„Wir brauchen eine Perspektive für die Jugend“
KIRCHDORF. “Mit Herz dabei“ – ist das neue Jahresmotto der OÖVP. Tips sprach mit OÖVP-Bezirksparteiobmann Christian Dörfel über aktuelle regionalpolitische Herausforderungen und seine Meinung dazu.

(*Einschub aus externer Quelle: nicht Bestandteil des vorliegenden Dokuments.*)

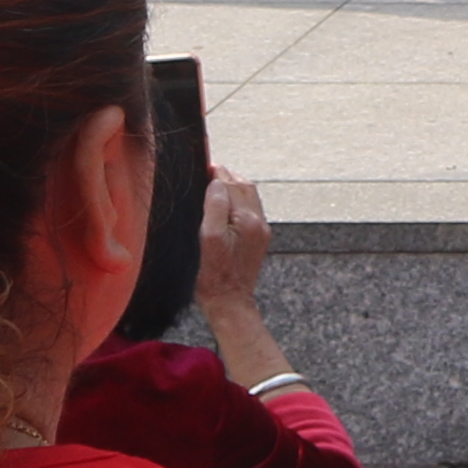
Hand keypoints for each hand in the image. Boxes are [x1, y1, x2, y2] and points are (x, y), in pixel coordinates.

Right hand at [197, 165, 273, 315]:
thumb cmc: (214, 277)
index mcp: (247, 220)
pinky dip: (239, 201)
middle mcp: (259, 222)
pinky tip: (227, 204)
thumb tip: (217, 183)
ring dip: (234, 187)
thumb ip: (215, 207)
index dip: (218, 174)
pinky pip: (250, 211)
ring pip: (250, 198)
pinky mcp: (258, 240)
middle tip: (209, 170)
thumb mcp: (208, 240)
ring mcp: (260, 231)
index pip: (232, 185)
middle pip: (245, 188)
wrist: (230, 303)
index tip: (206, 164)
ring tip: (217, 183)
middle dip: (227, 177)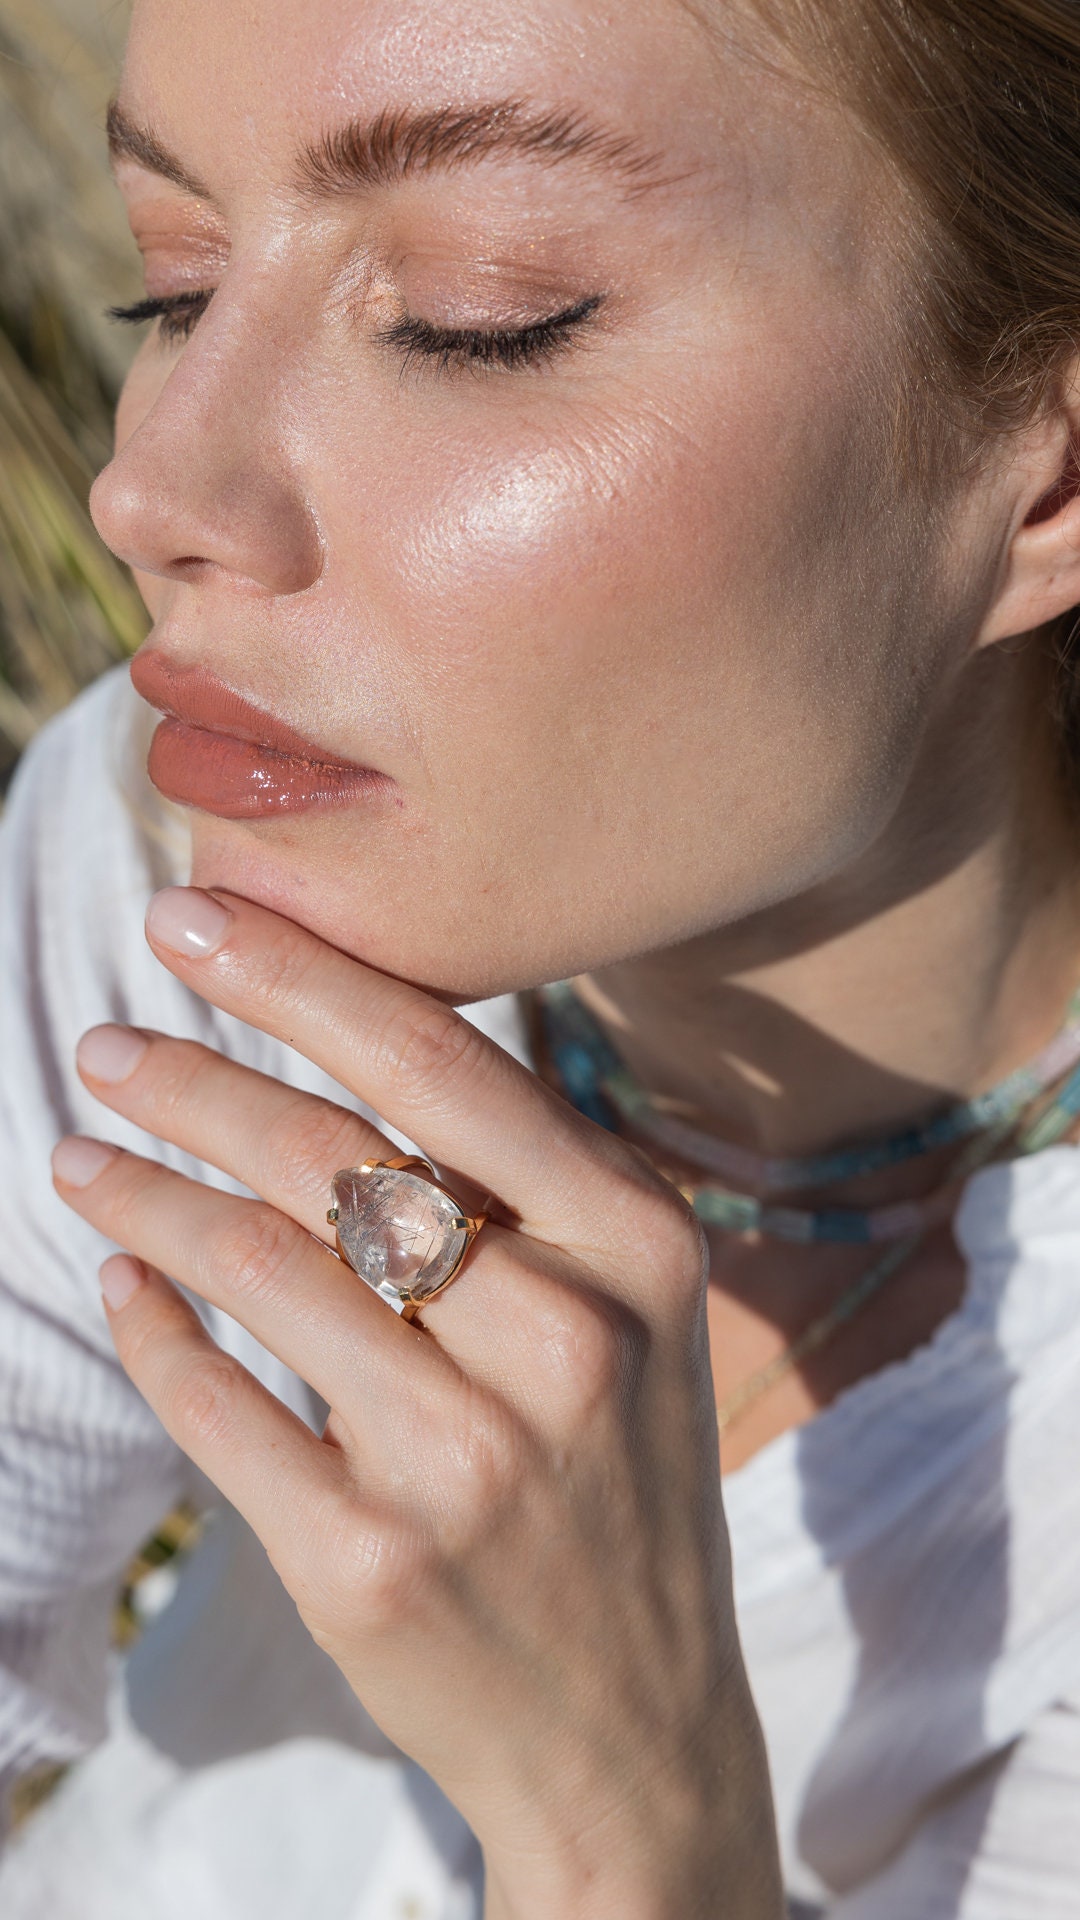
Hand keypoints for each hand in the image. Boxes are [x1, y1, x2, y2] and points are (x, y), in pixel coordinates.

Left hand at [52, 886, 781, 1919]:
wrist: (637, 1725)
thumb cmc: (621, 1480)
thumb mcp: (633, 1313)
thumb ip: (523, 1185)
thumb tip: (343, 1032)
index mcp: (637, 1245)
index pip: (438, 1064)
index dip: (298, 976)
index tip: (190, 919)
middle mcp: (565, 1338)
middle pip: (333, 1157)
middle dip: (192, 1079)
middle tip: (103, 1042)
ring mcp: (467, 1460)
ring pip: (258, 1268)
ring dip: (145, 1196)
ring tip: (78, 1155)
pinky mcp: (369, 1561)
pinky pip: (217, 1409)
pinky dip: (152, 1331)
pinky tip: (121, 1280)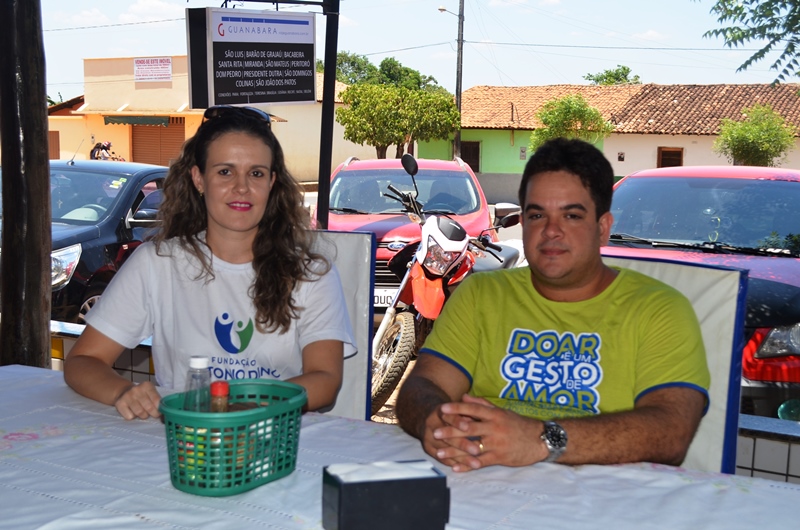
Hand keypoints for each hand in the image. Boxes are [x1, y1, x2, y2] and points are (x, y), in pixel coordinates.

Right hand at [114, 382, 160, 419]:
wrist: (123, 392)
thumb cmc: (142, 395)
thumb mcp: (150, 393)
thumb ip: (157, 401)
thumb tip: (165, 413)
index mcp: (147, 385)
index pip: (157, 400)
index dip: (159, 409)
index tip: (159, 413)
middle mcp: (137, 389)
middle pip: (148, 407)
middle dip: (152, 414)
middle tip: (152, 414)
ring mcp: (127, 396)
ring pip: (139, 412)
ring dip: (142, 415)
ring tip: (142, 412)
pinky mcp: (119, 403)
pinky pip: (129, 416)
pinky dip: (132, 416)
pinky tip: (132, 411)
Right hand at [418, 401, 480, 471]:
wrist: (425, 415)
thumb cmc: (450, 411)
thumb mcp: (457, 407)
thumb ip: (468, 410)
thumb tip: (480, 415)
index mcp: (440, 411)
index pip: (448, 417)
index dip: (458, 422)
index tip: (469, 427)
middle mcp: (431, 424)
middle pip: (447, 436)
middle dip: (463, 444)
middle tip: (478, 451)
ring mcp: (427, 437)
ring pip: (446, 450)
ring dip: (462, 458)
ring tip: (477, 464)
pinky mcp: (427, 448)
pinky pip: (442, 459)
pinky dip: (456, 463)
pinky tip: (468, 468)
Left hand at [432, 394, 546, 470]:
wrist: (541, 440)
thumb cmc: (519, 424)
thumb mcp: (502, 411)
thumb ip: (482, 404)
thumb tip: (464, 396)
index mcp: (495, 415)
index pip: (473, 409)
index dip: (457, 408)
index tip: (442, 409)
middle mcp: (495, 427)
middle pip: (469, 428)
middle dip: (450, 431)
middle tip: (434, 432)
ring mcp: (497, 443)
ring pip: (472, 447)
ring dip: (454, 451)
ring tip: (439, 453)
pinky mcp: (500, 457)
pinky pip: (480, 462)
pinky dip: (467, 466)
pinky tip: (455, 468)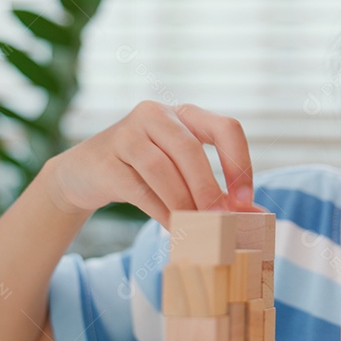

„Unser Jahresmotto ist ein Signal, dass unsere Leute motiviert weiterarbeiten, obwohl wir uns bei den Wahlen mehr erwartet hätten“, sagt OÖVP-Bezirksparteiobmann Landtagsabgeordneter und Bürgermeister von Steinbach/Steyr Christian Dörfel und verspricht, „wir machen weiter wie bisher und ziehen unser Programm durch.“
Unsicherheit beenden
Eines der aktuellen regionalpolitischen Themen ist die Skigebiets-erweiterung Höss-Wurzeralm, welche die ÖVP unterstützt. „Wir brauchen eine Perspektive für die Jugend, um im Tourismus weiterzumachen. Es muss eine klare Entscheidung her, damit diese Unsicherheit beendet wird. Eine Verbindung der Skigebiete würde den Nächtigungstourismus ankurbeln“, sagt Dörfel, der jedoch betont, „es gibt derzeit keine bevorzugte Variante. Es muss geprüft werden, was rechtlich machbar und wirtschaftlich sinnvoll ist.“ Auch in den Sommertourismus wird kräftig investiert. Eine generelle Öffnung der Forststraßen lehnt die OÖVP jedoch ab. „Basis ist die Vereinbarung mit den Grundeigentümern“, so Dörfel.
Enteignung wird abgelehnt
Bezüglich 110-kV-Ringleitung Almtal-Kremstal steht noch eine Entscheidung über die UVP-Pflicht des Vorhabens durch das Landesverwaltungsgericht aus. „Wir reden weiter, wenn alles rechtskräftig ist. Eine Enteignung im großen Stil lehnen wir ab“, stellt der OÖVP-Bezirksparteiobmann klar.
Geschäft mit den Flüchtlingen
Derzeit befinden sich im Bezirk Kirchdorf 510 Asylwerber in Grundversorgung, sieben davon sind asylberechtigt. Die Position der OÖVP ist „Schutz und Hilfe für all jene, die es brauchen – aber ein klares Nein zu Asylmissbrauch und der versteckten Einwanderung in das Sozialsystem.“ Weiters setzt sich die Volkspartei für eine Novellierung des Systems „Mindestsicherung“ ein. „Die Aufnahme von Flüchtlingen ist leider zu einem Geschäft geworden. Investoren kaufen Häuser und kassieren ab, während die Betreuung von Hilfsorganisationen und Ehrenamtlichen durchgeführt wird. Die Investoren müssen stärker in die Pflicht genommen werden und ich appelliere an sie, dass sie zumindest die Basisversorgung sicherstellen“, so Dörfel abschließend.